Who kills the most Muslims in the world? Muslims. Who is responsible for the most violent deaths of African-American youth in this country? African-American youths. In the history of the world, people under smaller tents of a larger group were often at each other’s throats over their differences – even when, for example, they both identified as Christians. Think Protestants and Lutherans and Catholics. 

This is not to say there hasn’t been violence of Jew against Jew. Tanakh mentions several Jewish Civil Wars. And there have been murders in Israel, of a Jew murdering a Jew. 

 In his book “It’s a Small Word, After All” Hanoch Teller tells a story of a battalion leader in WWI who has caught the enemy battalion leader in his sights through his telescope. As he plans his attack, he tells his men, when we get there and defeat them, you leave that one for me. And he looks forward to taking the other man’s life. 

To make a long story short, when his battalion does attack and defeat, he’s about to take the life of his adversary, when the latter cries out “Shema Yisrael Hashem Elokaynu” and his mortal enemy, who is also a Jew, says, “Hashem Echad” and spares him. Because how can he knowingly kill a fellow Jew? Maybe קצה העם means the extremes. Bilaam looked at the extreme right. He looked at the extreme left. And he couldn’t understand. These people have nothing in common! How could they get along? 

And when he tried to curse them the third time, the words just came out. מה טובו אהליך יעקב משכנותך ישראל. 

 There’s something about your אהל (tent).
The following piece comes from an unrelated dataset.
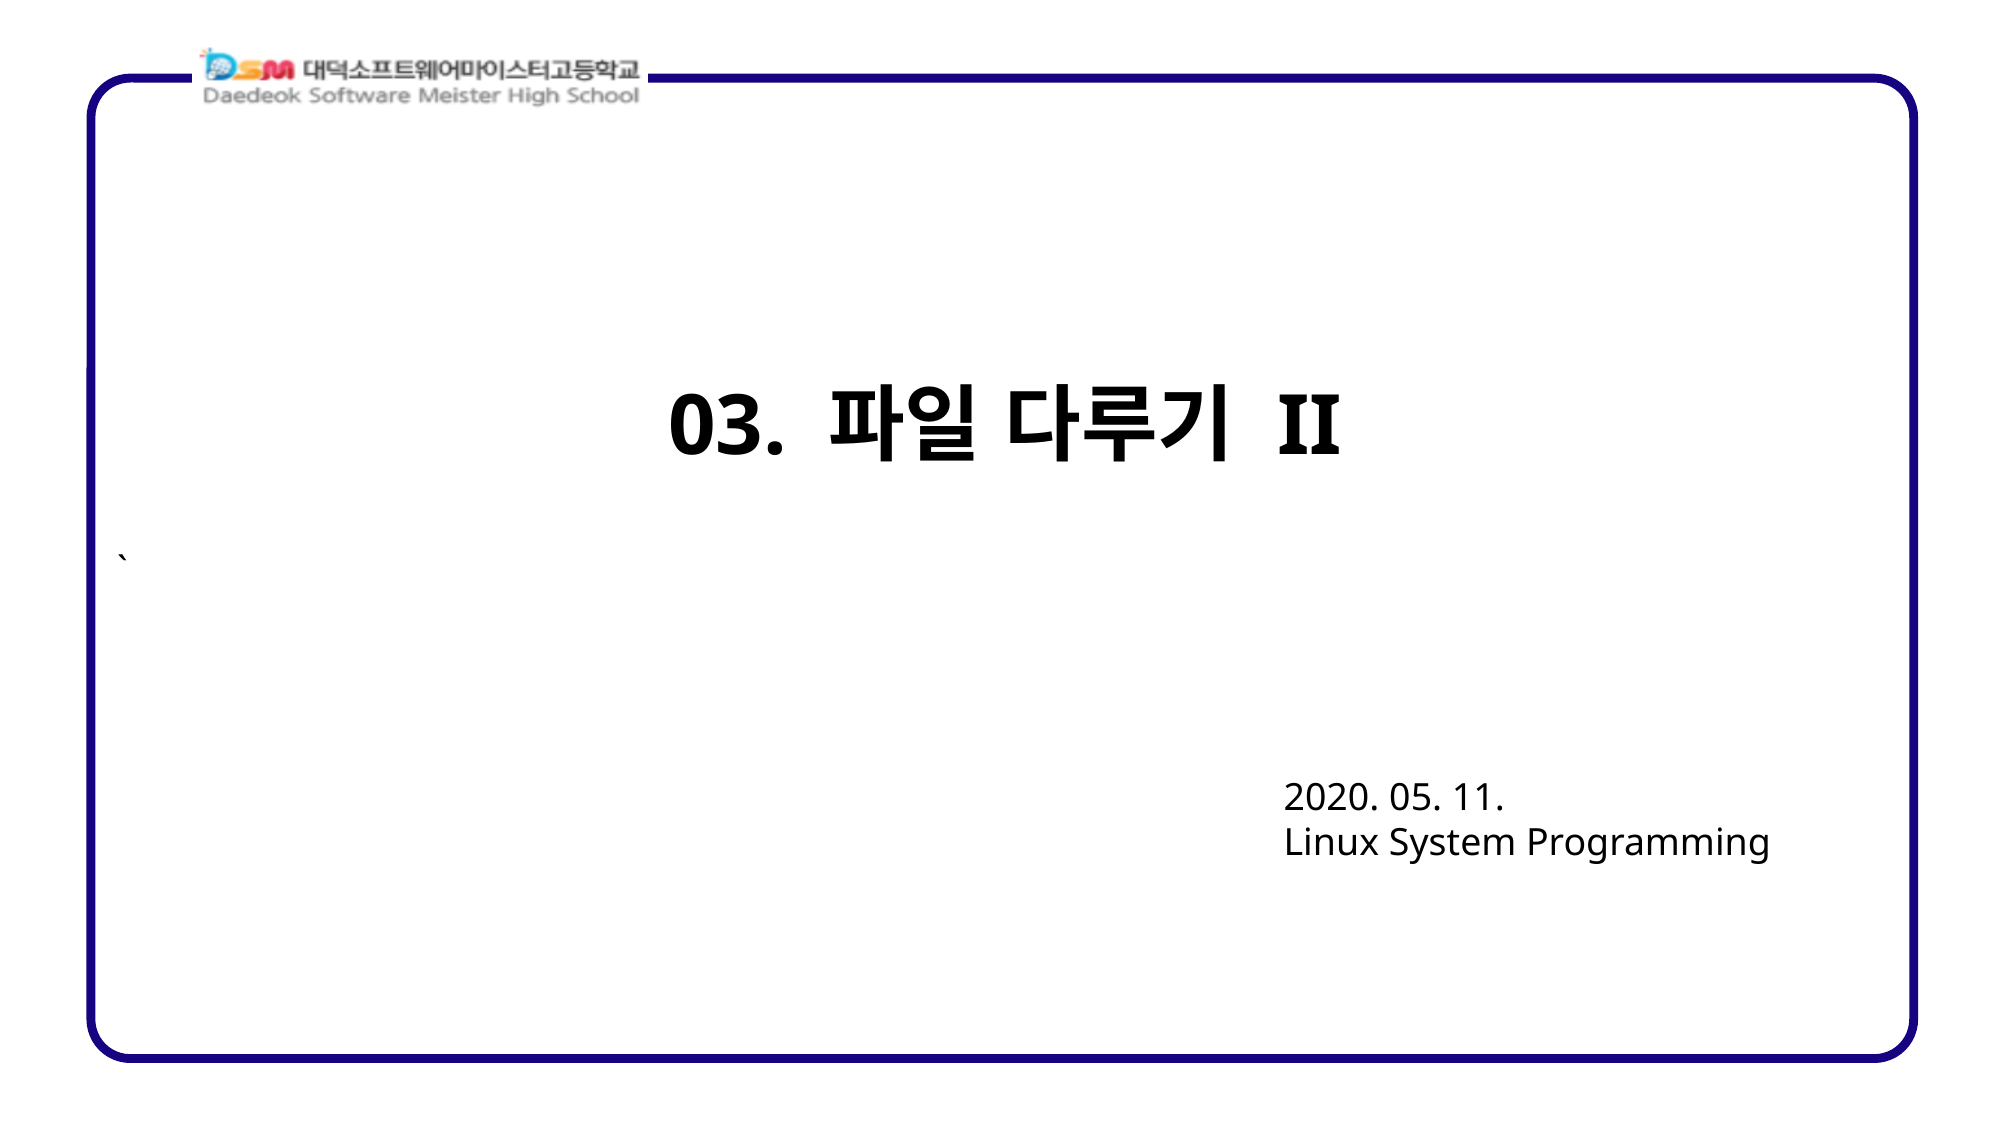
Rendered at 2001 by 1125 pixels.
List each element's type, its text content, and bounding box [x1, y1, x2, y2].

picture [192, 38, 648, 118]
text_box 03. 파일 다루기 II [94, 363, 1916, 479]
text_box 2020. 05. 11. Linux System Programming [1268, 765, 1787, 870]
Something about your משכן (dwelling place) Or, perhaps, your place of worship, which connects you in a way that nothing else can. 
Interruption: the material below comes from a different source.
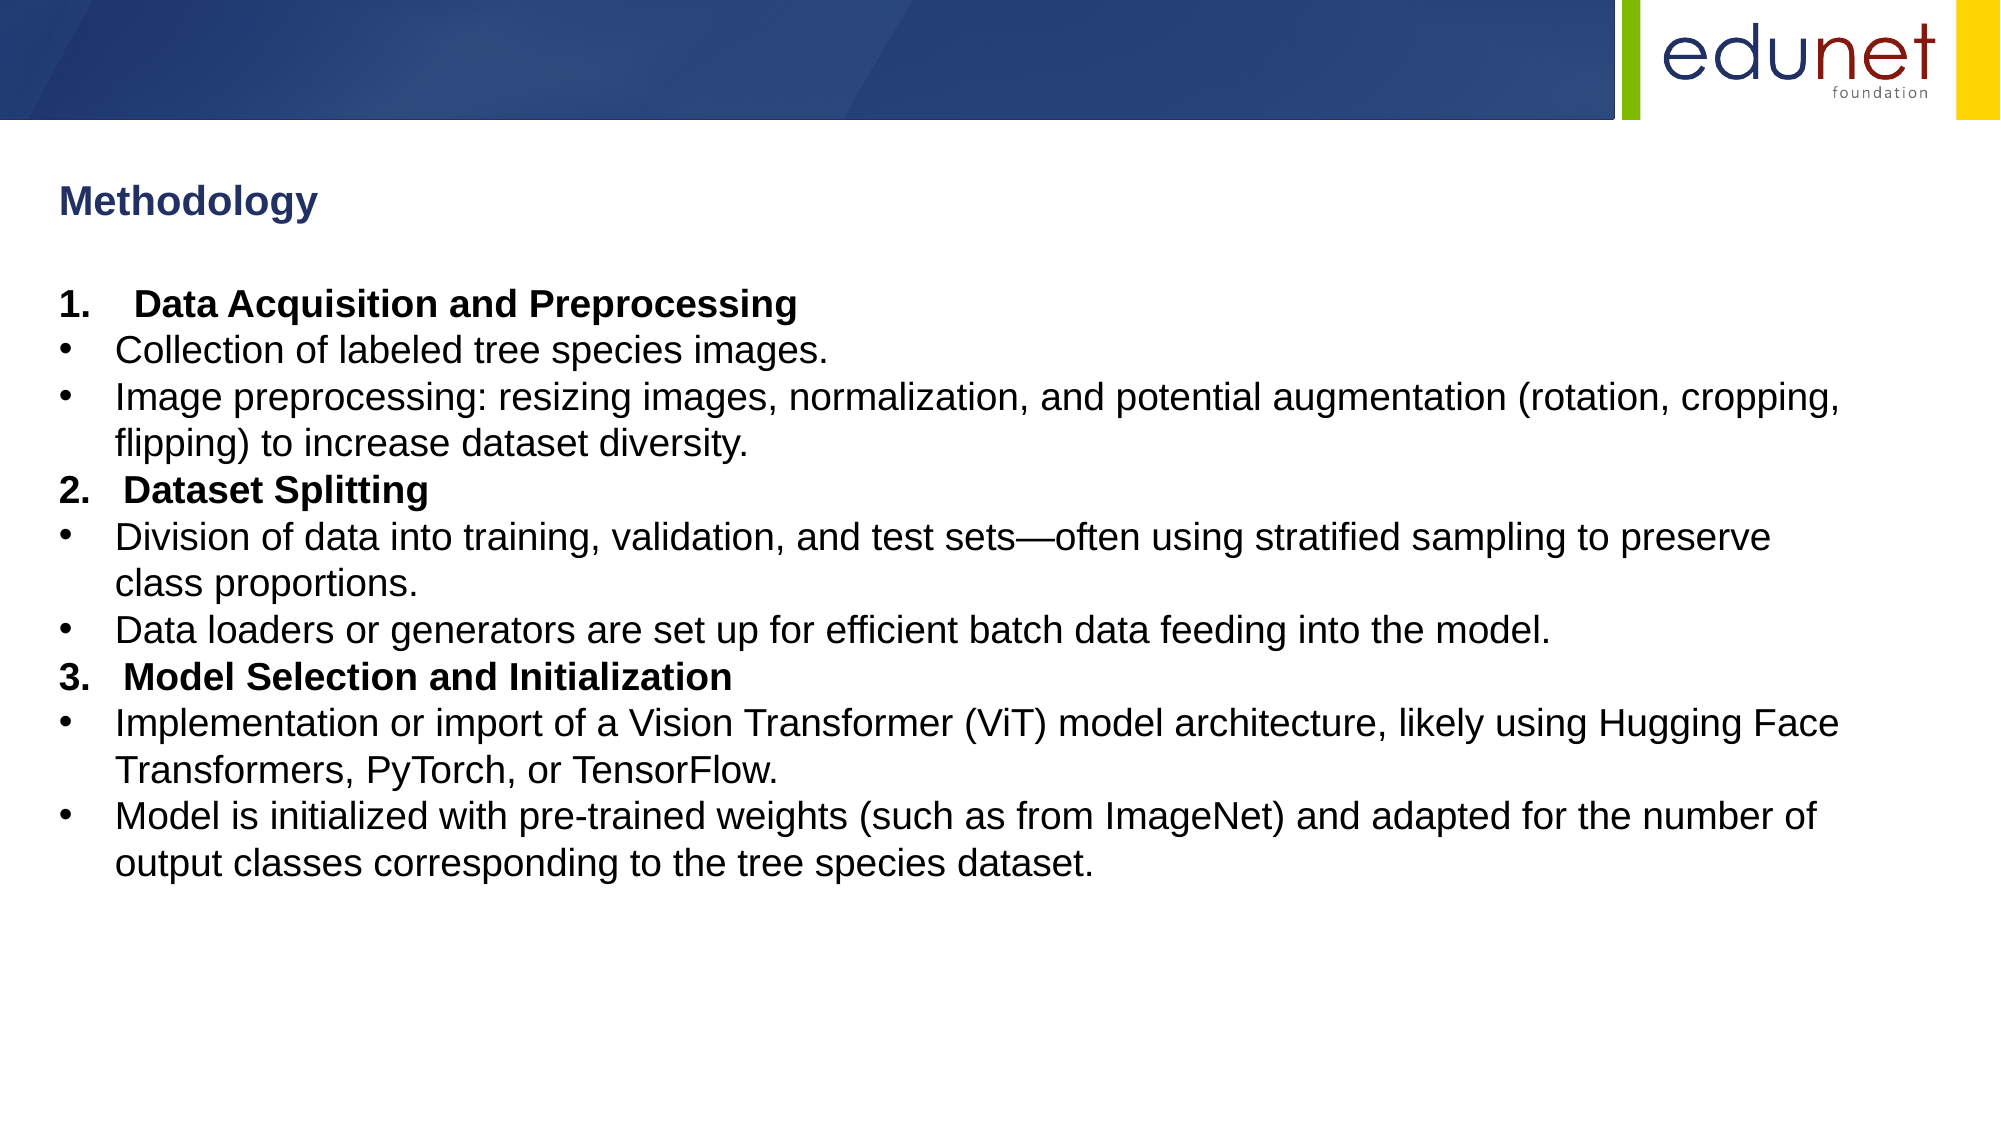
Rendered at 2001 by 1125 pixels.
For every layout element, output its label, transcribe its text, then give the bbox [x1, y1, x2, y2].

 When we can sit next to someone with whom we might share little in common, but we can daven together and have that religious shared experience together, we let differences fall aside because of our commonalities in our dedication to God, Torah and Mitzvos, we demonstrate who we are, and why Bilaam was unsuccessful in each attempt.

 אהבת ישראל defeats differences in upbringing, in life experiences, in politics, because in our kind of community setting, barring the exception of each person’s individuality, our commonality makes a bond which is really unexplainable. 

We feel pain when a Jew is murdered for being a Jew – no matter where in the world. We are bitter over the high standards to which Jews are held by society. We are embarrassed by Jews who make it to the newspapers for crimes in which their Judaism is brought up, as if Judaism informs their immoral or unscrupulous behavior, behavior which is certainly not guided by any semblance of Torah. 

 Bilaam couldn’t understand it, but he was nevertheless able to perceive and intuit that which went beyond his skill set. He saw that the Ohel and the Mishkan, the Jewish home and the Jewish Temple are incubators for a different kind of unity than we see in other groups. 

Are we (the global Jewish community) therefore the perfect community? We certainly have much to improve upon. We don’t always put the “You are my Jewish brother or sister” directive at the front of what guides our encounters with other Jews. This is the challenge of the 3 weeks and 9 days. To at least explore if there is a possibility of finding common ground. Bilaam saw a group of individuals and was looking for what divided them. Instead, all he could see was what united them, and that made them untouchable. 

Bilaam certainly saw the unity in the Ohel and the Mishkan. That may be a starting point. Perhaps Israel can be a uniter. Perhaps Shabbos can be a uniter. Perhaps loving one’s fellow Jew can be a uniter. Perhaps the Torah will one day be the uniter. Maybe God Himself will be Who unites us all once again – לתקן עולם במלכות ש-די 

If we can find what unites us, and highlight it and emphasize it, hopefully we’ll merit for this time period that is upon us to turn מיגון לשמחה with the arrival of Moshiach Tzidekinu.